In the end this industry is all about products and a financial rescue of GM doesn’t provide any short term solution to that problem, particularly with oil prices edging upwards again.

Media attention in recent months has focused on GM and Chrysler, but the Japanese, Koreans and Chinese are exceptional competitors and are not standing still. They already have significant advantages in terms of products as the U.S. task force has noted.

Three obvious questions emerge from this.

How can Ontario and Ottawa assure the other automakers in Canada (the successful ones – Honda, Toyota and Ford) that government will remain impartial in its programs and decision-making on the auto industry when it has such a major financial stake in promoting the interests of the two weakest competitors to try to keep them alive to avoid the political fallout of giving away $10 billion only to see the recipients fail?

What will the two governments do when GM and/or Chrysler come back for more, as they have done repeatedly throughout the past decade?
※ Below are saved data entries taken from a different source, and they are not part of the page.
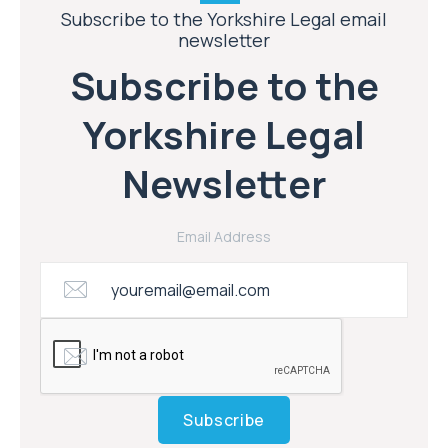
Subscribe to the Yorkshire Legal email
newsletter
Subscribe to the
Yorkshire Legal
Newsletter
Email Address
Subscribe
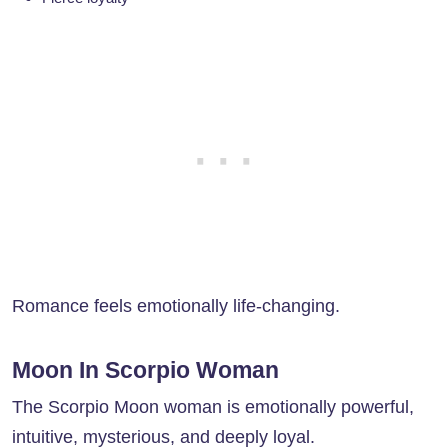
Romance feels emotionally life-changing.
Moon In Scorpio Woman
The Scorpio Moon woman is emotionally powerful,
intuitive, mysterious, and deeply loyal.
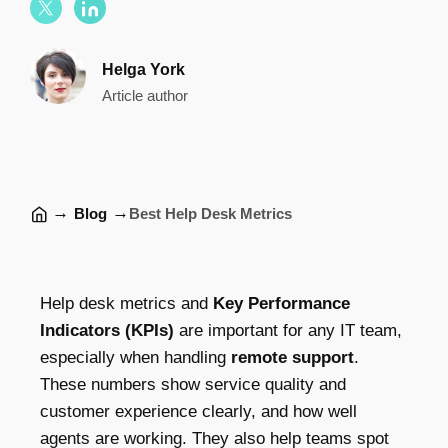
Helga York
Article author
→
→
Blog
Best Help Desk Metrics
Help desk metrics and
Key Performance
Indicators (KPIs)
are important for any IT team,
especially when handling
remote support
.
These numbers show service quality and
customer experience clearly, and how well
agents are working. They also help teams spot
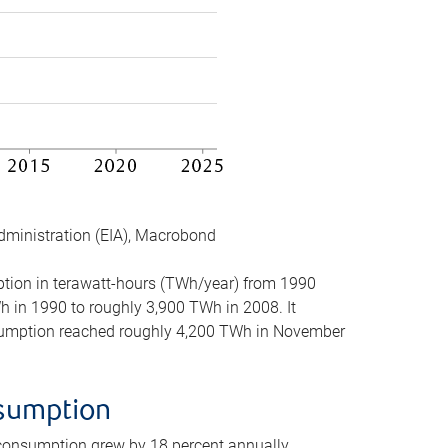
dministration (EIA), Macrobond
mption in terawatt-hours (TWh/year) from 1990
in 1990 to roughly 3,900 TWh in 2008. It
onsumption reached roughly 4,200 TWh in November
nsumption
 consumption grew by 18 percent annually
When will enough be enough and how will the governments make that decision?

How much longer will the Japanese and Koreans stand by silently while the Canadian and Ontario governments put them at a competitive disadvantage?

Christopher Waddell is associate director of the School of Journalism and Communication and Carty Chair in Business and Financial Journalism at Carleton University. He is a former reporter, Ottawa bureau chief, national editor and associate editor of the Globe and Mail and a former CBC-TV parliamentary bureau chief and executive producer-news specials for CBC TV News.